Here are some more tips to keep in mind:
- When scraping paint, use a wire brush and a metal putty knife with a wide blade to smooth out blemishes and remove paint layers for a smooth new coat of paint. There are attachments available for electric drills if you want faster work on a surface like metal. You can also invest in what is known as a sharp pull scraper, which will remove all paint in a single scrape. Just be careful not to damage the surface when trying to remove old paint.
- Sand shiny and textured surfaces smooth so that they will take paint better. An electric sander is best for larger areas, but hand-sanding the corners and other details will be most effective. Use an orbital sander, though, because other types of electric sanders may leave marks behind that show through when you paint over them.
- Liquid paint removers should only be a last-ditch effort.

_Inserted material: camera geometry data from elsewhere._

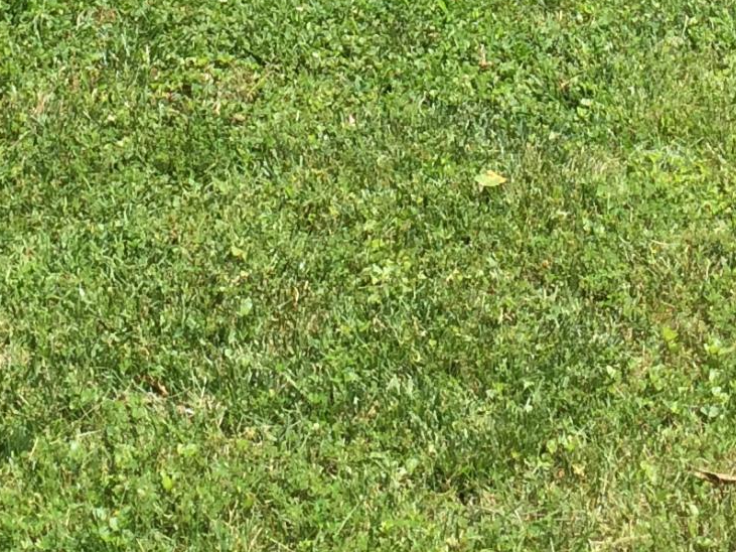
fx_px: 2530
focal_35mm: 119
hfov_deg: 16.6
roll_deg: +0.5
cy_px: -538
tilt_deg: -12.2
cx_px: 378
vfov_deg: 11.3
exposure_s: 1/1053
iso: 32
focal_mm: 4.15
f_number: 2.2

Not only are they expensive, but they are notoriously messy and could cost you a lot of perfectly good paint if you aren’t careful.
- Make sure that you fill all cracks in the siding, replace damaged boards and loose caulking, scrub off all mildew and dirt before prepping and painting, and take care of other details so that when it comes time to paint, you can just get to work (or let the painters, if you’re hiring someone to do the job).
- As with any painting project, preparation is a large part of the job. If you do it right, the actual painting will be a breeze and your house will have a fresh new look in no time at all.